With the images removed, return every line below exactly as it reads.

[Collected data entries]
────────────────────

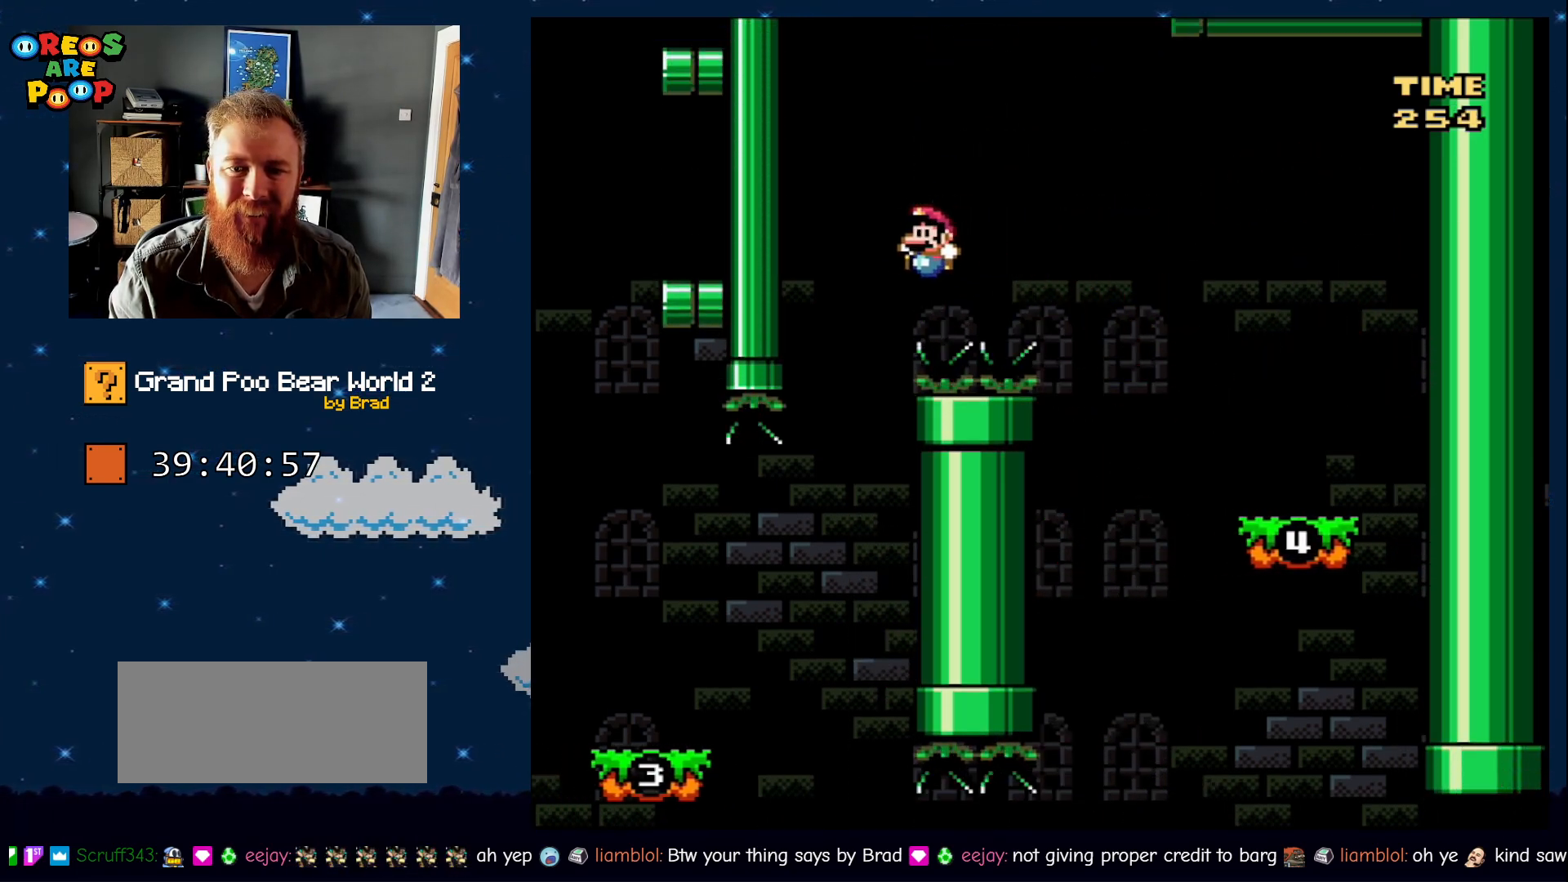
{"dt_ms": 500, "buttons": ["Y", "DPAD_LEFT"], "events": [[67, "DPAD_LEFT", "up"], [100, "DPAD_RIGHT", "down"], [167, "B", "up"], [250, "DPAD_RIGHT", "up"], [283, "DPAD_LEFT", "down"]]}
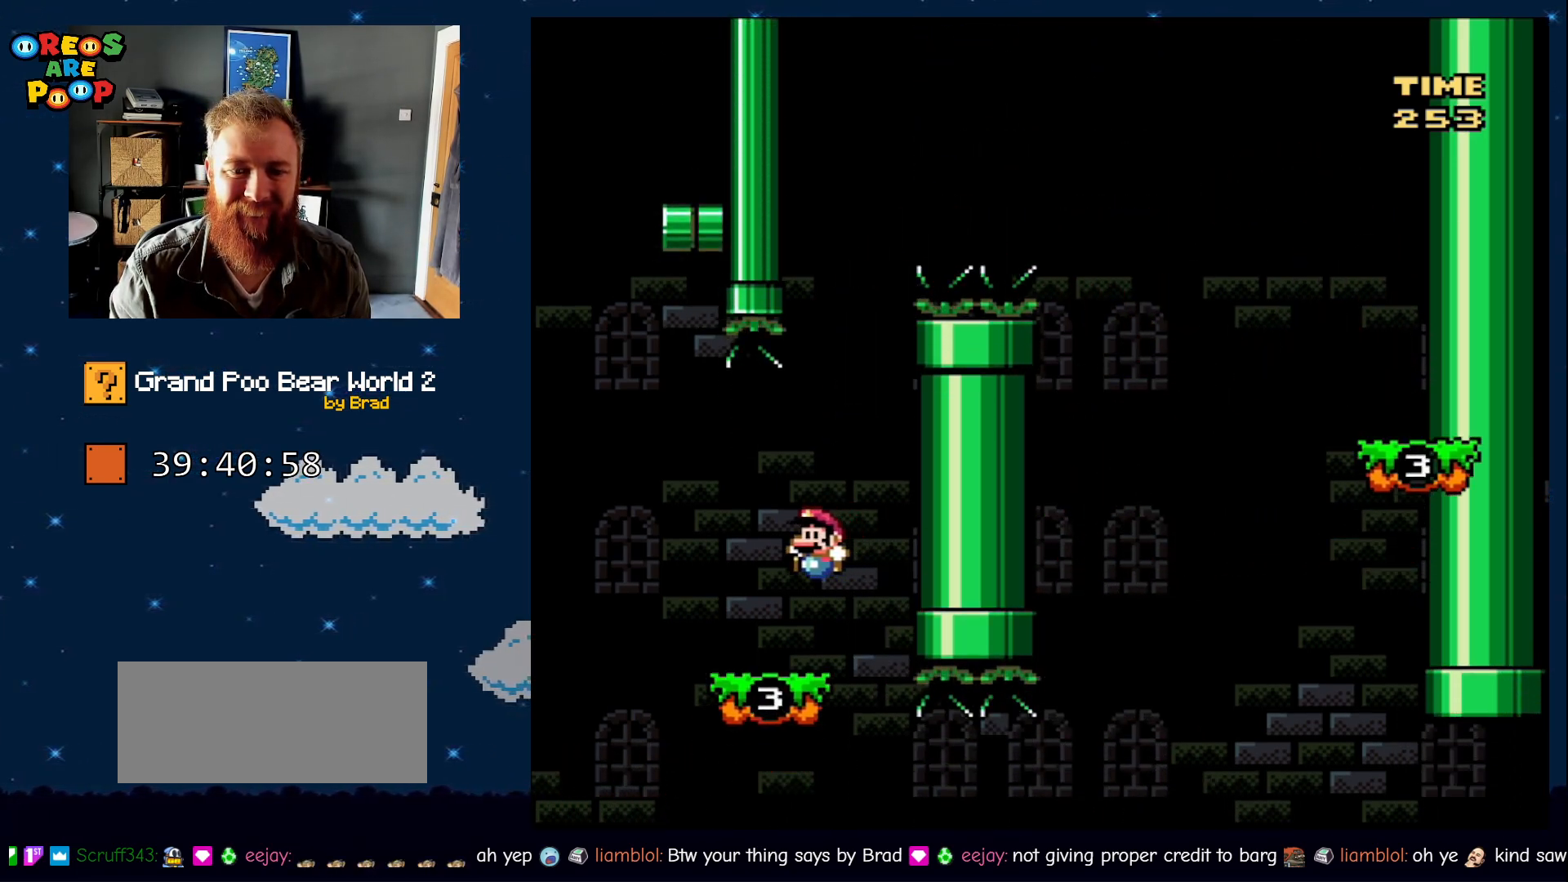
{"dt_ms": 500, "buttons": ["B", "Y", "DPAD_RIGHT"], "events": [[133, "B", "down"], [450, "DPAD_LEFT", "up"], [450, "DPAD_RIGHT", "down"]]}
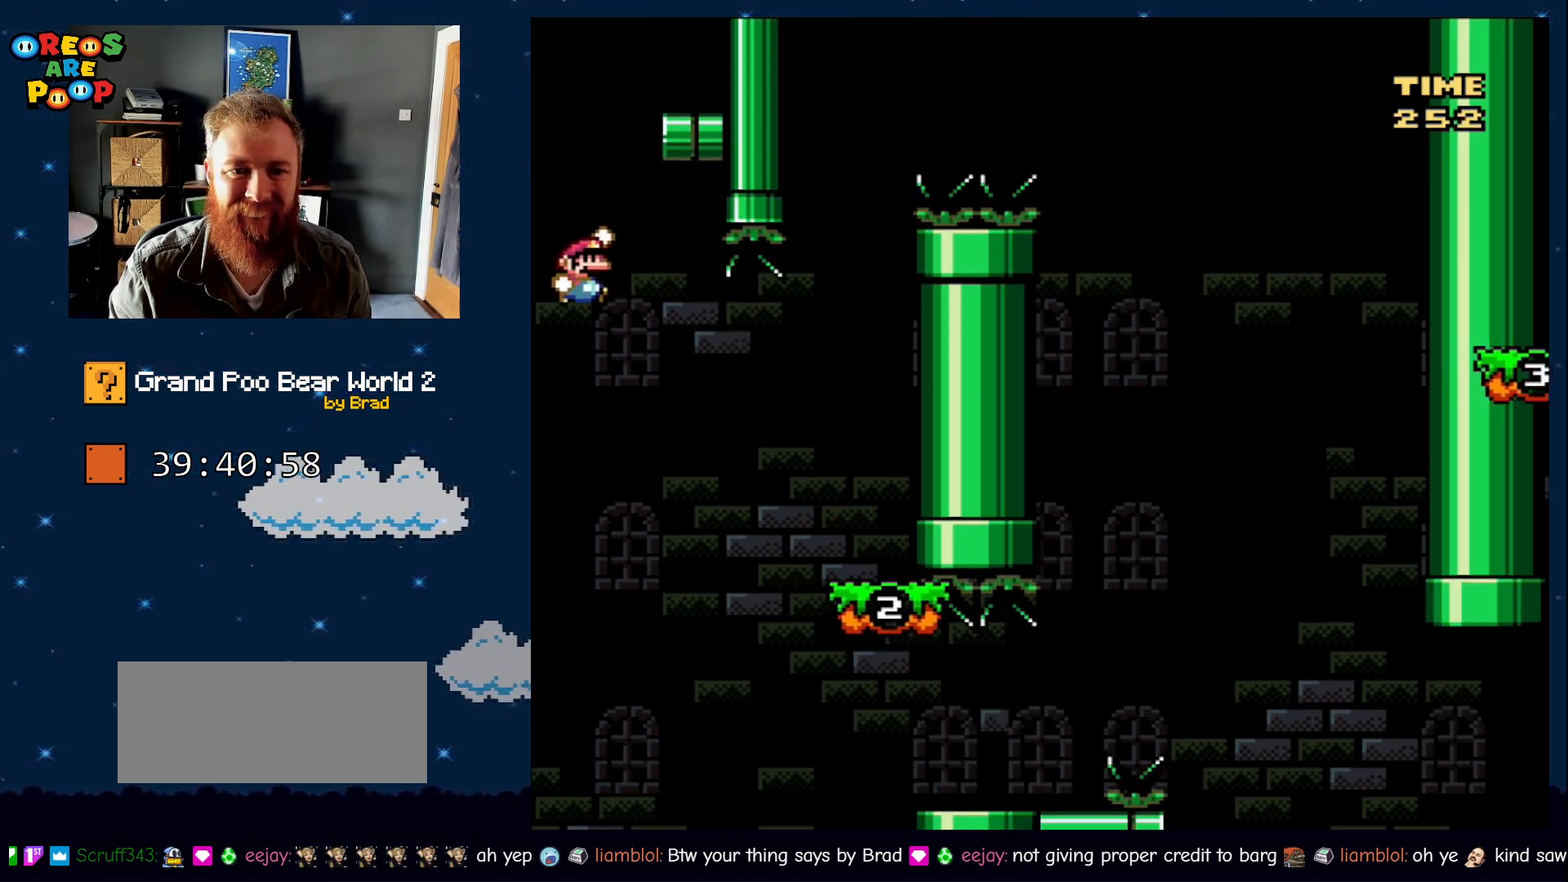
{"dt_ms": 500, "buttons": ["B", "Y", "DPAD_LEFT"], "events": [[133, "DPAD_LEFT", "down"], [133, "DPAD_RIGHT", "up"]]}
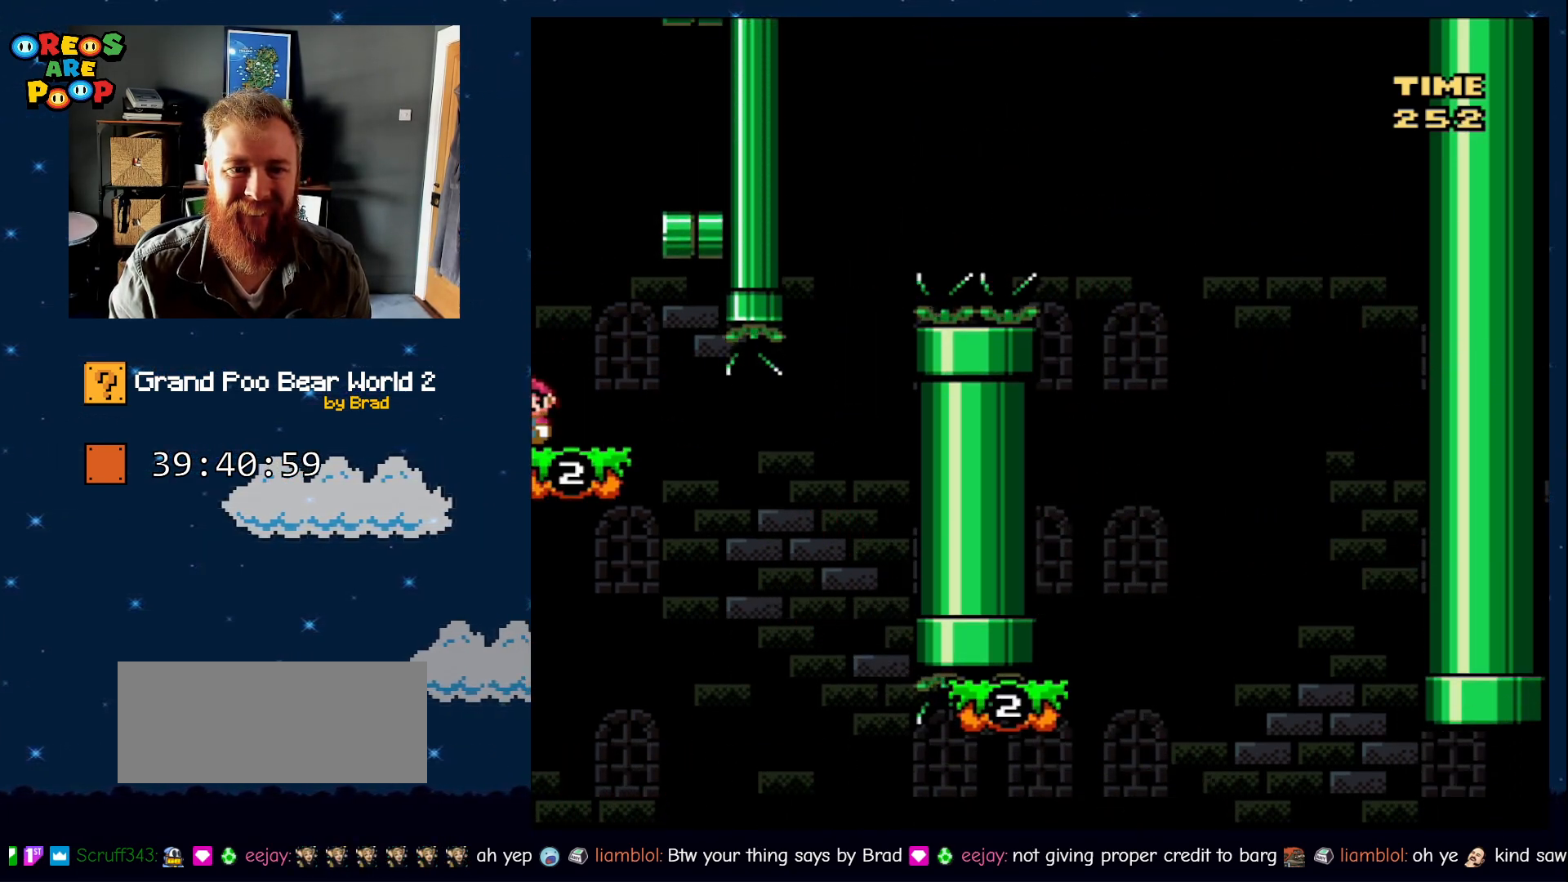
{"dt_ms": 500, "buttons": ["B", "Y"], "events": [[17, "B", "up"], [133, "B", "down"], [250, "DPAD_LEFT", "up"], [250, "DPAD_RIGHT", "down"], [500, "DPAD_RIGHT", "up"]]}
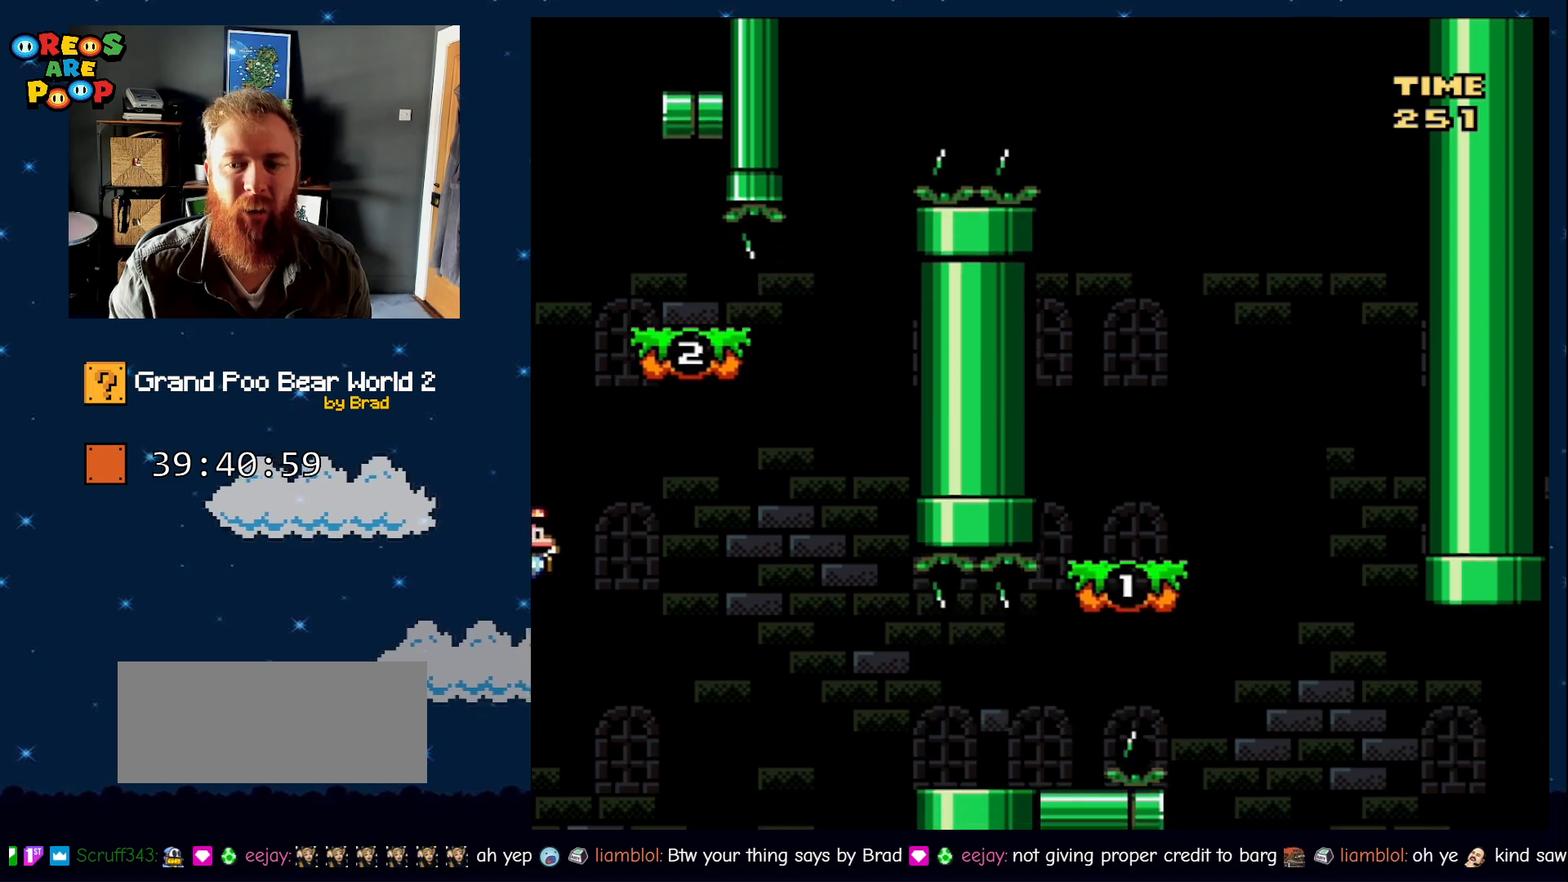
{"dt_ms": 500, "buttons": [], "events": [[50, "B", "up"], [117, "Y", "up"]]}
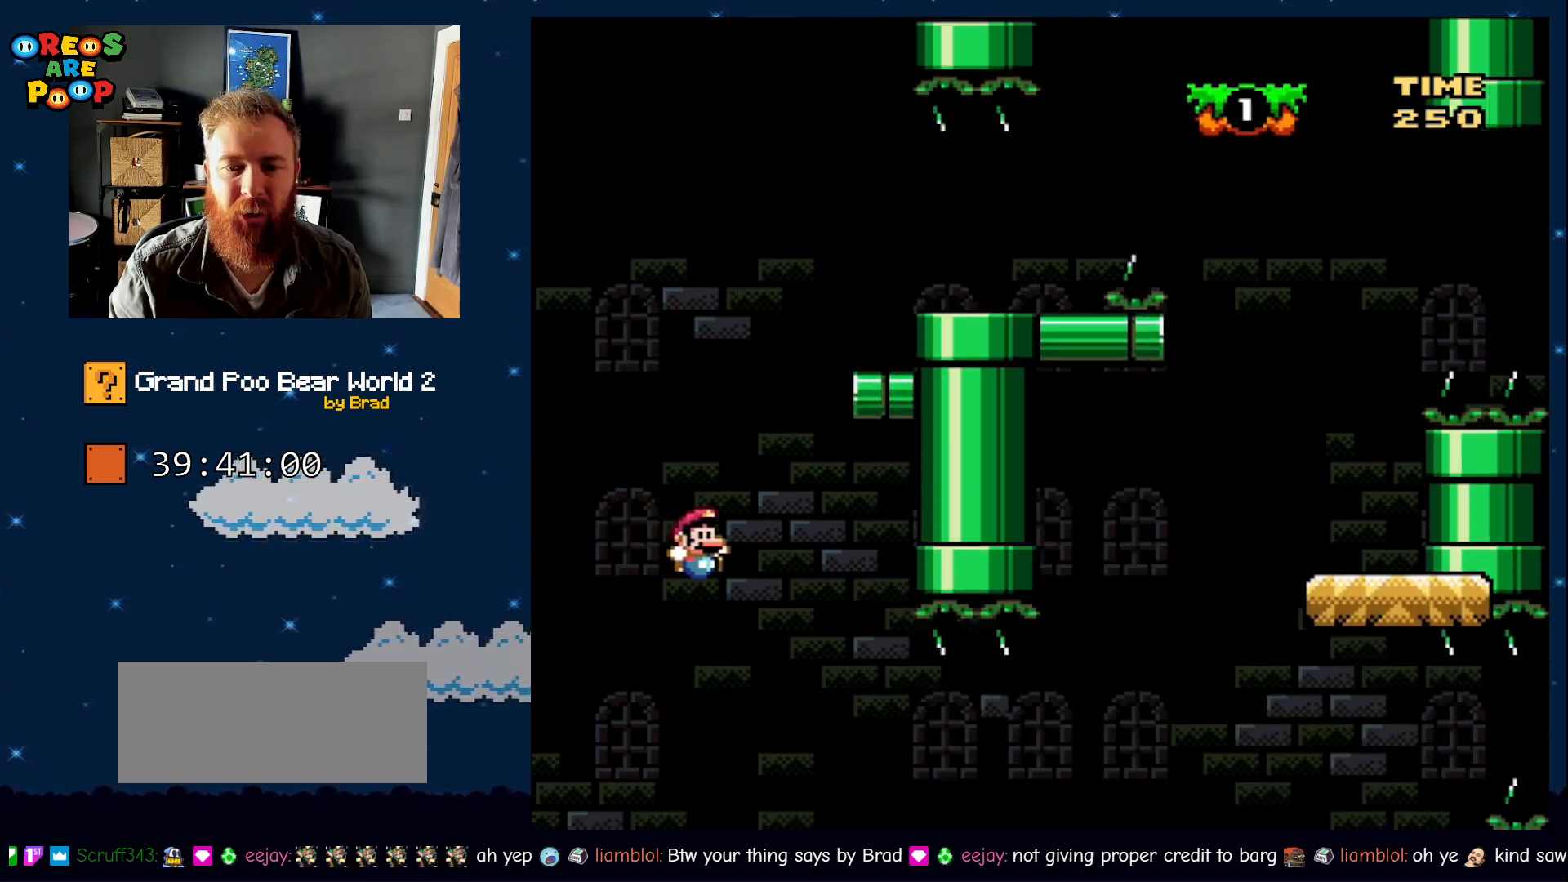
{"dt_ms": 500, "buttons": [], "events": []}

────────────────────

• [ANSWER AREA]
{"dt_ms": 500, "buttons": ["Y", "DPAD_LEFT"], "events": [[67, "DPAD_LEFT", "up"], [100, "DPAD_RIGHT", "down"], [167, "B", "up"], [250, "DPAD_RIGHT", "up"], [283, "DPAD_LEFT", "down"]]}
{"dt_ms": 500, "buttons": ["B", "Y", "DPAD_RIGHT"], "events": [[133, "B", "down"], [450, "DPAD_LEFT", "up"], [450, "DPAD_RIGHT", "down"]]}
{"dt_ms": 500, "buttons": ["B", "Y", "DPAD_LEFT"], "events": [[133, "DPAD_LEFT", "down"], [133, "DPAD_RIGHT", "up"]]}
{"dt_ms": 500, "buttons": ["B", "Y"], "events": [[17, "B", "up"], [133, "B", "down"], [250, "DPAD_LEFT", "up"], [250, "DPAD_RIGHT", "down"], [500, "DPAD_RIGHT", "up"]]}
{"dt_ms": 500, "buttons": [], "events": [[50, "B", "up"], [117, "Y", "up"]]}
{"dt_ms": 500, "buttons": [], "events": []}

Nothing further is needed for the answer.